Behind the ecosystem
In technical terms, United possesses a cloud-based ecosystem of integrated Microsoft Dynamics 365-modules running on the Azure platform. This ecosystem handles the entire process of client on- and offboarding and embeds an interactive Client Information Portal (CIP) that meets the full range of Know Your Customer (KYC) and Customer Due Diligence (CDD) requirements.
Compliance and risk themes like this have been top of mind in the entire financial sector over the past ten years. Is that what sets your ecosystem apart?
“KYC and CDD regulations are certainly demanding. Our ecosystem can handle this seamlessly. Which is largely thanks to Pascal, the compliance and risk decision support platform that we have built together with our own FinTech company Vartion. This platform uses a very powerful search engine and artificial intelligence to discover hits and/or patterns in a range of data sources, including sanctions and PEP lists, company registers and news data. For our clients, Pascal is a valuable and indispensable tool that helps them comply with increasing regulations.”
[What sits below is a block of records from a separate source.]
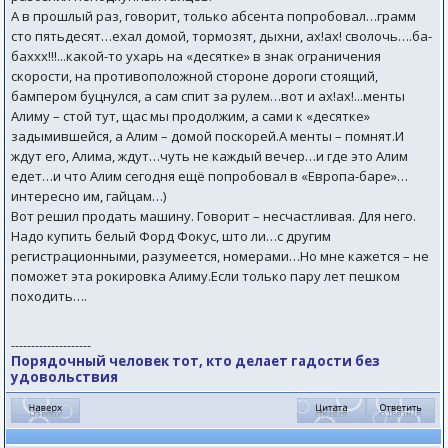
А в прошлый раз, говорит, только абсента попробовал…грамм
сто пятьдесят…ехал домой, тормозят, дыхни, ах!ах! сволочь….ба-
баххх!!!...какой-то ухарь на «десятке» в знак ограничения
скорости, на противоположной стороне дороги стоящий,
бампером буцнулся, а сам спит за рулем…вот и ах!ах!...менты
Алиму – стой тут, щас мы продолжим, а сами к «десятке»
задымившейся, а Алим – домой поскорей.А менты – помнят.И
ждут его, Алима, ждут…чуть не каждый вечер…и где это Алим
едет…и что Алим сегодня ещё попробовал в «Европа-баре»…
интересно им, гайцам…)
Вот решил продать машину. Говорит – несчастливая. Для него.
Надо купить белый Форд Фокус, што ли…с другим
регистрационными, разумеется, номерами…Но мне кажется – не
поможет эта рокировка Алиму.Если только пару лет пешком
походить….
--------------------
Порядочный человек тот, кто делает гадости без
удовольствия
So you no longer see the ecosystem as an ‘must have’ but as an opportunity?
“Yes, absolutely as an opportunity. For us it really is a business driver. Our ecosystem allows us to offer additional services like CaaS (Compliance as a Service), but also all kinds of legal or administrative business support services. Clients in the maritime and logistics sector have a distinct need for such services, especially post-Brexit. Our strength is that we understand our clients’ needs and wishes and can offer high-end IT solutions to comply.”
Does that make you more of a software house than a financial services provider?
“You could put it that way. The software we develop in-house can also be marketed to other parties, creating a new business model. For us, IT is so much more than a tool. It’s a strategic asset and is always on the board’s agenda.”
“As with any integration, communication is the key to success”
How does the acquisition of Banco di Caribe fit into this focus on digital?
“We want to grow, and in addition to organic growth we see opportunities to grow through acquisitions. The potential of this acquisition is especially strong because we have already invested in our ecosystem. All around us, we see that practically the entire banking sector is de-risking, in it response to increasing regulations. This has made it almost impossible for some companies to open a bank account or use other banking services. We are convinced that we can help these companies, motivated by our client centricity philosophy that I spoke about earlier on. In addition to standard procedures and checks, we are able to use our expertise and our ecosystem to address the client’s risk profiling and compliance aspects in offering them a tailored solution. We already had the know-how and tooling to do so. And with the acquisition of Banco di Caribe – a bank with a balance sheet total of $1 billion.”
With the acquisition of this bank, you are also faced with the task of integrating. What is the biggest challenge: technology or people?
“People are always the most important factor in such processes, and as part of any integration, communication is essential to succeed. Our job is to involve people in what we are doing, to make them part of ‘the why’ of the deal and what our ambitious plans are all about. I have every confidence we will be able to do so.”
In addition to organic growth, United also sees opportunities to grow through acquisitions, like its recent acquisition of Banco di Caribe. This acquisition is aimed at creating value through the market’s increasing de-risking trend. The potential of this acquisition is tremendous, says CFO Kees ten Hoven, especially given the self-developed company’s ecosystem, which is a pure business driver. According to Ten Hoven, the system allows United to provide excellent business support services.